The resulting benefit for inflation is the modest pace of unit labor costs. These unit costs surged at a 5% pace last quarter. That was clearly overstated, though, because the 5.6% advance in hourly compensation was far out of line with the earlier-repmrted rise in Labor's own employment cost index. Unit labor costs are up a mere 0.8% from a year ago, the slowest annual pace in 10 years, suggesting that wage-push inflation simply has no fuel.

The impact of productivity gains on unit labor costs in manufacturing is especially striking. Yearly growth in factory efficiency stood at a stunning 6.6% last quarter, while unit labor costs were down 1.7% (chart).


Market phobias aside, what does the latest labor report say about the economy? There's no denying that the jobs and hours-worked data were robust, but wage growth remains modest. With productivity gains, bigger payrolls don't automatically mean surging labor costs.

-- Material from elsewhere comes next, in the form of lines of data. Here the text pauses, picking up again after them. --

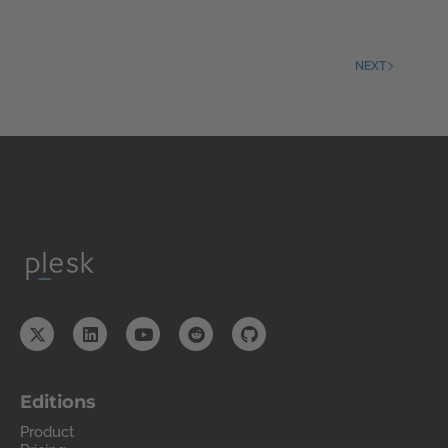
NEXT
Editions
Product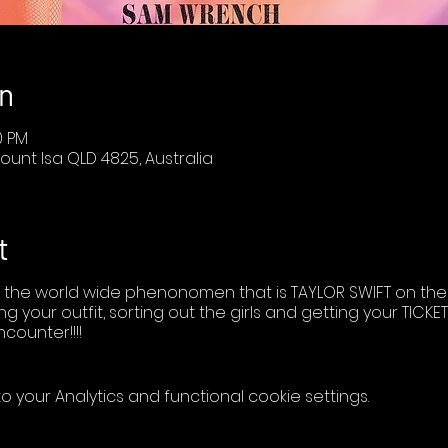
n
0 PM
ount Isa QLD 4825, Australia
t
 the world wide phenonomen that is TAYLOR SWIFT on the 
ng your outfit, sorting out the girls and getting your TIC
ncounter!!!!
your Analytics and functional cookie settings.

One reason for tame wage pressures is that the demand for labor has been very uneven. The percent of companies adding jobs has averaged just 58% so far this year. In other expansions, the rate has hit 70%.

The biggest winners so far this year have been skilled workers. The unemployment rates for skilled employees--from managers to repairmen--are falling much faster than the rates for lesser-skilled workers. And since skilled labor is where productivity gains tend to be greater, any pay increases caused by tighter labor markets are being offset by more efficiency.

In April, the bulk of the jobs created were service slots that tend to be low-paid or part-time. Of the 184,000 new private-service jobs, 76% were in restaurants, temporary help, and health care. But because there is still some slack in the labor markets, wage growth remains low. Hourly nonfarm wages rose 3 , to $11.06. Over the past year, wages are up 2.7%, about the same moderate pace as in the 12 months before that.

In addition, many of the new service jobs usually do not carry benefits, thus reducing labor costs. Companies have also used longer hours to avoid hiring new workers, thereby cutting down on benefits. The factory workweek stayed at its record high of 42.2 hours in April. The overall nonfarm workweek was also unchanged at a lengthy 34.7 hours last month.

More people working does mean more cash for consumers to spend. The huge job gains in April, along with a 0.3% rise in weekly pay, to $383.78, suggest another good increase in wages and salaries. And the uptrend in income will lift consumer spending at a moderate pace this year.

Better cash flow is also making it easier for consumers to borrow. Installment credit jumped $7.4 billion in March. But because income is rising just as fast, debt outstanding stood at 16.4% of disposable earnings in the first quarter, way below its peak rate of 18.7% in '89 (chart). Credit growth may slow soon, especially since the spending boom in consumer durables is starting to taper off.

The bond market, though, has latched onto the idea that more jobs will mean a wage-driven flare-up in inflation. But what the markets seem to be forgetting is that employees are producing more with every hour worked. And the impressive gains in productivity are why growth is not the enemy.